J Chem Inf Model. 2025 May 12;65(9):4674-4686. doi: 10.1021/acs.jcim.5c00055. Epub 2025 Apr 29.
T-cell receptors (TCRs) play a pivotal role in the adaptive immune system, and understanding their antigen recognition mechanism remains a critical area of research. With the increasing availability of binding and interaction data between TCRs and peptide-major histocompatibility complexes (pMHCs), data-driven computational methods are emerging as powerful tools with significant potential for advancement. In this study, we collected and curated comprehensive sequence and structure data sets of TCRs from human CD8 T-cells and cognate epitopes presented by MHC class I molecules. We developed two innovative computational frameworks: SG-TPMI, a lightweight, extensible, and structure-guided model for predicting TCR-pMHC binding specificity, and Seq/Struct-TCS, a pair of models (sequence-based and structure-based) for predicting contact sites within TCR-pMHC complexes. Notably, we directly integrated MHC-I alpha helices (or pseudosequences) and structural information on the protein complex into the prediction models. Our comprehensive modeling approach enabled quantitative investigations of TCR-pMHC interaction mechanisms, empowering SG-TPMI and Struct-TCS to achieve performances comparable to those of state-of-the-art methods. Furthermore, our results highlight the necessity of CDR1 and CDR2 loops as well as MHC restriction in pan-specific TCR-pMHC interaction prediction, providing new insights into TCR recognition. In summary, we not only propose SG-TPMI as an effective computational method for predicting TCR-pMHC binary interactions but also introduce the Seq/Struct-TCS design for predicting TCR interacting sites with peptide or MHC alpha helices.

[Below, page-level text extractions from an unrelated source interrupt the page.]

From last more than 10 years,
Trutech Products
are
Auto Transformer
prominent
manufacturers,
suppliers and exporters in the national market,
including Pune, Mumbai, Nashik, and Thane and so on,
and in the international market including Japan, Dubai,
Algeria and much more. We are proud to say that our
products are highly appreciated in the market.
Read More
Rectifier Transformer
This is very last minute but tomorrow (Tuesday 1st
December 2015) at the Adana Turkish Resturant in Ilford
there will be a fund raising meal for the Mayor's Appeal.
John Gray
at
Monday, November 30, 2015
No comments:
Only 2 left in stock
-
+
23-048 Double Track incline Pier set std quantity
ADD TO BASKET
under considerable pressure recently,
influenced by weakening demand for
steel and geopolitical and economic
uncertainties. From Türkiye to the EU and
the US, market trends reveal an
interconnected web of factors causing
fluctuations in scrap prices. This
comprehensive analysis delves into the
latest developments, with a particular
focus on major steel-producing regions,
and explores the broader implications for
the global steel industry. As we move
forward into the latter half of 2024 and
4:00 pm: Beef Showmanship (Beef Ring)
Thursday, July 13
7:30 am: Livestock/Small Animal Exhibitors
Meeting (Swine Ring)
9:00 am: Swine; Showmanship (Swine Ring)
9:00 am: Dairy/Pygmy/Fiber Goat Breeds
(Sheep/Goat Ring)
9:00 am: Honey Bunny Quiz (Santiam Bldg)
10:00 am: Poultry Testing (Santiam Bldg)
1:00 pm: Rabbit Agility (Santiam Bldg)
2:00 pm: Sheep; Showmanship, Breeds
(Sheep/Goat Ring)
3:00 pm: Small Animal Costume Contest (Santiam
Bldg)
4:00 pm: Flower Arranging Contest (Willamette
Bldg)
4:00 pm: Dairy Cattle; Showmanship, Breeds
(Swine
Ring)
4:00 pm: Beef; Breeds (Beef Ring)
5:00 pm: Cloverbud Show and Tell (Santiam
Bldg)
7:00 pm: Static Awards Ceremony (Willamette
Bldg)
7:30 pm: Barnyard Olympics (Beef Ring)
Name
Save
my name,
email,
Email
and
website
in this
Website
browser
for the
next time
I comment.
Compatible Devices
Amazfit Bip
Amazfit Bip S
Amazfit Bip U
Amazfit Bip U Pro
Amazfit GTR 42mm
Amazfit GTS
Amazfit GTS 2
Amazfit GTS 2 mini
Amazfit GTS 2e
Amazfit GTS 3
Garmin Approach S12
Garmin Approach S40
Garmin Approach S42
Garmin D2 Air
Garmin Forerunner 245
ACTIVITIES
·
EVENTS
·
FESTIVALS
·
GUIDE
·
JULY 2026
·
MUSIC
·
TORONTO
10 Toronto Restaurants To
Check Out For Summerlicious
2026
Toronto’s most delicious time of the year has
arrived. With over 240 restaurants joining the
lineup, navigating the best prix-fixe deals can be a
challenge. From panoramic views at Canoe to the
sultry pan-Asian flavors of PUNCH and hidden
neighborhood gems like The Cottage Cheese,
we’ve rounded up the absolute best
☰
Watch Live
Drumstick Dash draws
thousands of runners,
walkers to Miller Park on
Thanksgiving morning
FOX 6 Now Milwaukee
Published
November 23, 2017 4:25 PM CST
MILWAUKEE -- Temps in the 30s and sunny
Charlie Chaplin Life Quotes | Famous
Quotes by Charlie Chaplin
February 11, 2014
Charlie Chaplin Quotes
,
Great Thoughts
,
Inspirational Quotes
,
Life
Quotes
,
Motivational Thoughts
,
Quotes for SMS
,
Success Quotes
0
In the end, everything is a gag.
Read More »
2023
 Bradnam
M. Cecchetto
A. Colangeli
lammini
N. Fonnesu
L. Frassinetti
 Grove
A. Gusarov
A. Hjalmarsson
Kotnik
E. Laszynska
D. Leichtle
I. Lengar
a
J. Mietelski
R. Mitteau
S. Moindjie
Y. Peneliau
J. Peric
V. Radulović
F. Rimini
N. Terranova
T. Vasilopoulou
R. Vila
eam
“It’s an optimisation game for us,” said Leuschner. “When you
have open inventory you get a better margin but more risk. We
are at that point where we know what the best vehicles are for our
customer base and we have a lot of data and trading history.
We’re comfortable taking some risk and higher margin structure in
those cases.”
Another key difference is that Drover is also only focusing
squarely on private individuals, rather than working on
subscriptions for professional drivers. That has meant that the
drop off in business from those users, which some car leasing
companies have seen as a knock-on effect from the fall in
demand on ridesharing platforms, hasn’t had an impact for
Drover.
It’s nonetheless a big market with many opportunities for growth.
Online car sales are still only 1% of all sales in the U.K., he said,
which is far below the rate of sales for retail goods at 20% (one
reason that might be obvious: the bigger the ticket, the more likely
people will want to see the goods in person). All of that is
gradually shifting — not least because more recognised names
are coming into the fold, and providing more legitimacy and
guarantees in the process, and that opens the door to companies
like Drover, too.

T细胞受体(TCRs)在适应性免疫系统中发挥着关键作用,了解其抗原识别机制仍然是一个关键的研究领域。随着TCR与肽-主要组织相容性复合体(pMHCs)之间结合和相互作用数据的日益丰富,数据驱动的计算方法正成为具有巨大发展潜力的强大工具。在本研究中,我们收集并整理了来自人类CD8 T细胞的TCRs以及MHC I类分子呈递的同源表位的全面序列和结构数据集。我们开发了两个创新的计算框架:SG-TPMI,一种轻量级、可扩展且基于结构的预测TCR-pMHC结合特异性的模型;以及Seq/Struct-TCS,一对用于预测TCR-pMHC复合物内接触位点的模型(基于序列和基于结构)。值得注意的是,我们将MHC-Iα螺旋(或假序列)和蛋白质复合物的结构信息直接整合到预测模型中。我们的综合建模方法能够对TCR-pMHC相互作用机制进行定量研究,使SG-TPMI和Struct-TCS能够实现与最先进方法相当的性能。此外,我们的结果突出了互补决定区1(CDR1)和互补决定区2(CDR2)环以及MHC限制在泛特异性TCR-pMHC相互作用预测中的必要性,为TCR识别提供了新的见解。总之,我们不仅提出SG-TPMI作为预测TCR-pMHC二元相互作用的有效计算方法,还介绍了用于预测TCR与肽或MHCα螺旋相互作用位点的Seq/Struct-TCS设计。